Spectrum of the Laplacian and the Jacobi operator on rotational cmc hypersurfaces of spheres

Oscar Perdomo

Published 2019-02-19Version 1

Let $M\subset \mathbb{S}^{n+1}\subset\mathbb{R}^{n+2}$ be a compact cmc rotational hypersurface of the $(n+1)$-dimensional Euclidean unit sphere. Denote by $|A|^2$ the square of the norm of the second fundamental form and $J(f)=-\Delta f-nf-|A|^2f$ the stability or Jacobi operator. In this paper we explain how to compute the spectra of their Laplace and Jacobi operators.
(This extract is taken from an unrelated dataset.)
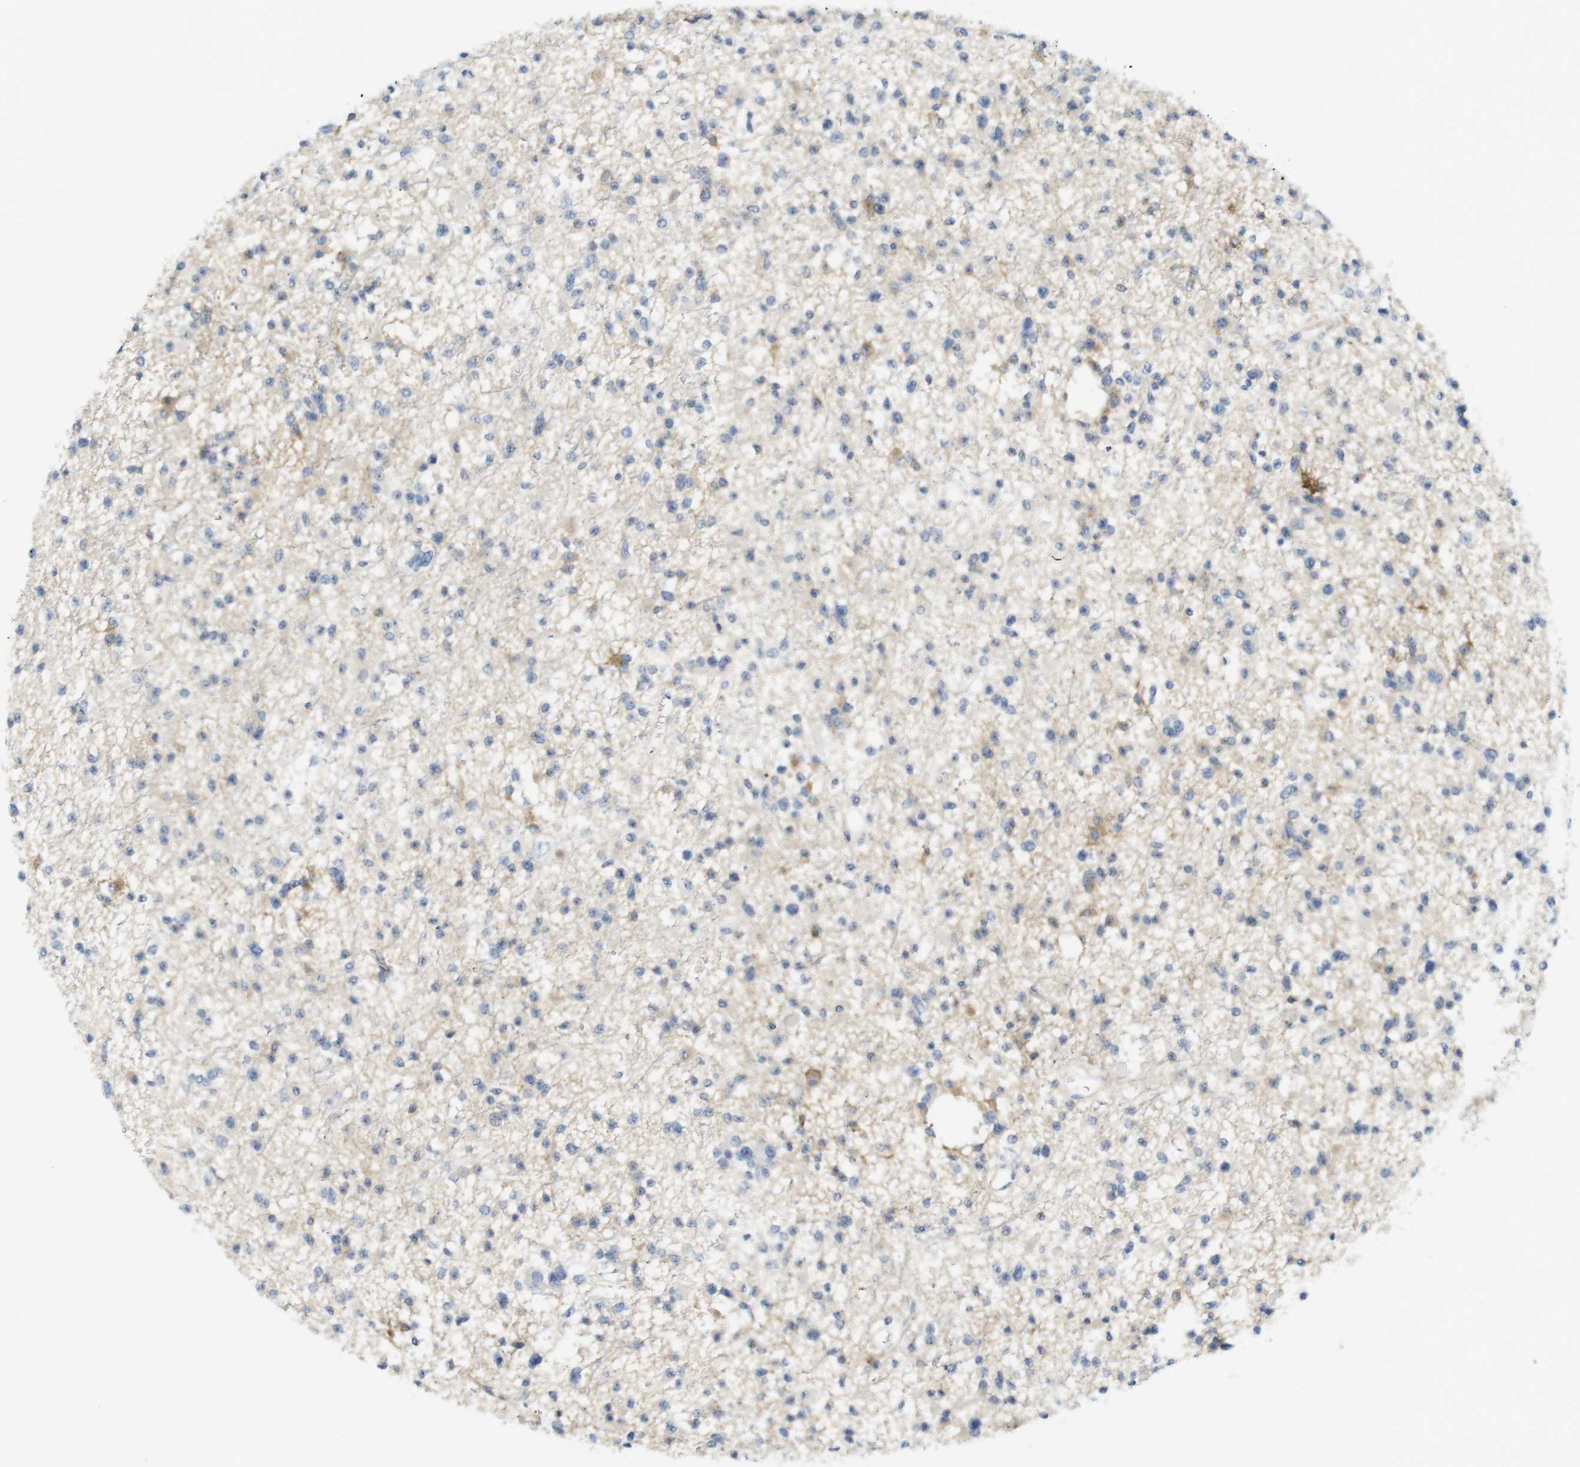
{"staining": {"intensity": "moderate", "quantity": "<25%", "location": "cytoplasmic/membranous"}, "tissue": "glioma", "cell_type": "Tumor cells", "image_type": "cancer", "snomed": [{"axis": "morphology", "description": "Glioma, malignant, Low grade"}, {"axis": "topography", "description": "Brain"}], "caption": "Immunohistochemistry (DAB (3,3'-diaminobenzidine)) staining of human glioma displays moderate cytoplasmic/membranous protein staining in about <25% of tumor cells.", "gene": "F2R", "patient": {"sex": "female", "age": 22}}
To illustrate the method we pick a $3$-dimensional rotational minimal hypersurface in $\mathbb{S}^4$ and prove that the first three eigenvalues of the Laplace operators are: 0, a number near $0.4404$ with multiplicity 2, and 3 with multiplicity 5. We also show that the negative eigenvalues of the Jacobi operator are: a number near $-8.6534$ with multiplicity 1, a number near $-8.52078$ with multiplicity 2, $-3$ with multiplicity 5, a number near -2.5596 with multiplicity 6, and a number number near $-1.17496$ with multiplicity 1. The stability index of this hypersurface is thus 15.